Yoda works for HMRC?
I sincerely hope that you are being ironic.
Are you not aware that the MTD rules do not allow us agents to log into our clients' Digital Tax Accounts?
You couldn't make it up.
You are welcome to refer to to any or all of my previous comments on MTD.
The current plans for MTD, which have already been kicked into the long grass in respect of direct taxation, won't happen.
The VAT plans will be implemented but after the usual initial problems, the rules will be eased to allow keyed input of return data.
I won't be wasting any more time on this subject.
Next question please.
Client: If I get a computer for my accounts, what will it do for me?
Me: In your case, you will be able to make bigger mistakes faster.
The real problem is that the whole project is being done backwards. They shouldn't have started with a huge budget to be spent, thin air deadlines and software.
Briefly, the project should have started with realistic objectives, consultations with all interested parties, then drafting policy, specifications and legislation/regulations. The next step is software design, testing, modification where necessary and approval.

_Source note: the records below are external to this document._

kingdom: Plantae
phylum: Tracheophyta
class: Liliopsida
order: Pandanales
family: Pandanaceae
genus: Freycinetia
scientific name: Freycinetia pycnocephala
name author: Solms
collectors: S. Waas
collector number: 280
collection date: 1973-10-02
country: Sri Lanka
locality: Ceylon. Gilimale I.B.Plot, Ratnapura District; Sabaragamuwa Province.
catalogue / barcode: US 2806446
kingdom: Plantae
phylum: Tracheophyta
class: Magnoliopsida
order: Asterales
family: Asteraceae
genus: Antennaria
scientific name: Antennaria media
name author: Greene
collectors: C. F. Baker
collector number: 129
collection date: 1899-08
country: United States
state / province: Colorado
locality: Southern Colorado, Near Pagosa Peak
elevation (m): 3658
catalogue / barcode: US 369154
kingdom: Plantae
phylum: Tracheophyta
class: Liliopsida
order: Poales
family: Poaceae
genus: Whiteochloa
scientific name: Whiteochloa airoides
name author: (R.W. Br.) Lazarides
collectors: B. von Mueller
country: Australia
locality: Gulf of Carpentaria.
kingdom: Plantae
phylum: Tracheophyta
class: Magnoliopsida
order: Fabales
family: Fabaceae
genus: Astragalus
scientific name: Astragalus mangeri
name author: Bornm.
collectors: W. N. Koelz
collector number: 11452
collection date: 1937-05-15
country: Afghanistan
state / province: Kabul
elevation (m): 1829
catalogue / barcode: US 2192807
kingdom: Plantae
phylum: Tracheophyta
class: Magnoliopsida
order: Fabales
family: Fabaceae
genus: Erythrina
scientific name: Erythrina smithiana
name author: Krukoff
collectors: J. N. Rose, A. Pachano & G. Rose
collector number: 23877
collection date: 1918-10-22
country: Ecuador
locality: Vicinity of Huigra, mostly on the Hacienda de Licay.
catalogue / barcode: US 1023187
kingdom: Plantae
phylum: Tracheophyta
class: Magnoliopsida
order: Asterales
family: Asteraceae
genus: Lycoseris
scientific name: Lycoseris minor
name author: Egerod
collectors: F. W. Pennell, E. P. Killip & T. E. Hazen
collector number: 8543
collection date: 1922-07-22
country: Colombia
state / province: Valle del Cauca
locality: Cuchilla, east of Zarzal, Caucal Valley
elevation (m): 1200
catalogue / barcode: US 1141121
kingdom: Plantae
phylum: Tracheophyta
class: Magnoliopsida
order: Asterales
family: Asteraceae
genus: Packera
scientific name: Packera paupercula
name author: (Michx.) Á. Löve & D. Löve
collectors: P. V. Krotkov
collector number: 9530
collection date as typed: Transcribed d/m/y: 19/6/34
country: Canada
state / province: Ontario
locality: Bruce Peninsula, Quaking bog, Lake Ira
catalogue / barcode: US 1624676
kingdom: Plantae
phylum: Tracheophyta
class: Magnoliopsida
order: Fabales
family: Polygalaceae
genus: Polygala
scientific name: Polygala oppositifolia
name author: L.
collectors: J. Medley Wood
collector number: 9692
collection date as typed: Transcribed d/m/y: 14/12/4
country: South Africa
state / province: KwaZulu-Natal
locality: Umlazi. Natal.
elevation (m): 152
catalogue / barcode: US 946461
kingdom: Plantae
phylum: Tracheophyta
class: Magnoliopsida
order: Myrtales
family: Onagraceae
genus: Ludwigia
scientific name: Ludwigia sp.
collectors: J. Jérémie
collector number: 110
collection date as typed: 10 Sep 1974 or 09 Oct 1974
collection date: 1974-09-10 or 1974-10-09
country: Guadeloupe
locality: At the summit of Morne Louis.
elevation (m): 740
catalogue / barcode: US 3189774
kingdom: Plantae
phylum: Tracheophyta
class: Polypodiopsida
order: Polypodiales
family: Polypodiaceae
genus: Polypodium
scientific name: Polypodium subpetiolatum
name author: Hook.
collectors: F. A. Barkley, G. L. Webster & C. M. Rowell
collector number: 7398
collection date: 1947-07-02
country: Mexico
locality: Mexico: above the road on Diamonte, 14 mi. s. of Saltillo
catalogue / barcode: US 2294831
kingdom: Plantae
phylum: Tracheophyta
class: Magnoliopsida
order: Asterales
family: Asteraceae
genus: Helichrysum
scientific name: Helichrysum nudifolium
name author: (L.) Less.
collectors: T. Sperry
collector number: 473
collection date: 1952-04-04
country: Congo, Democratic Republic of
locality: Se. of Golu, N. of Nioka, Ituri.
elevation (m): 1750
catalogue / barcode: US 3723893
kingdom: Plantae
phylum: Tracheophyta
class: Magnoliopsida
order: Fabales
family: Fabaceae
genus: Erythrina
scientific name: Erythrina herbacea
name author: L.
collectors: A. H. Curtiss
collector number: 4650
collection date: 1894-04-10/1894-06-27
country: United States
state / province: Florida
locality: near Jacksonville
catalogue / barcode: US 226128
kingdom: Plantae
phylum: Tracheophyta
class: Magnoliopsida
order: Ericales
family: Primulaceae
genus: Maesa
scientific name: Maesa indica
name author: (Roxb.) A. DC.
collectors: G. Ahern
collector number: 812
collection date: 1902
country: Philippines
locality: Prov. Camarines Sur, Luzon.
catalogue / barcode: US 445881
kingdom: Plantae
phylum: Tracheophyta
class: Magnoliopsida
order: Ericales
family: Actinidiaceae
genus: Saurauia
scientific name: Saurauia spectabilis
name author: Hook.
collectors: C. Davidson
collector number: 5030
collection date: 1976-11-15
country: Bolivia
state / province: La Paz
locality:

You then give taxpayers and/or agents time to determine specific requirements and responsibilities, select appropriate approved software, make the necessary staff adjustments and allow time for training and parallel running.
Implementation should be staged, starting with the largest businesses first and working downwards through the medium, small and micro.
The new system should exempt any business where it is clear that digitisation on a quarterly basis will be burdensome and without any measurable benefit to taxpayer or Revenue.
Instead we have an expensive, wasteful, inefficient, unworkable botch.
The polite term is omnishambles.
The real description starts with the word cluster.
I have my doubts that Sage could be a better choice for anything.
Participation in internal courses on the correct use of spreadsheets was mandatory when I was a student accountant at one of the then Big Four firms more than 30 years ago. I also benefited from an advanced spreadsheet course after I had qualified.
It is true that the software covered by the early courses comprised Visicalc and Supercalc. The advanced training was on Lotus 123.
I never received any formal training on Excel but the basic principles and disciplines were properly taught and our competence assessed.
No, but I don't think such practical matters will prevent HMRC from charging penalties until the first of such cases reach the Tribunals.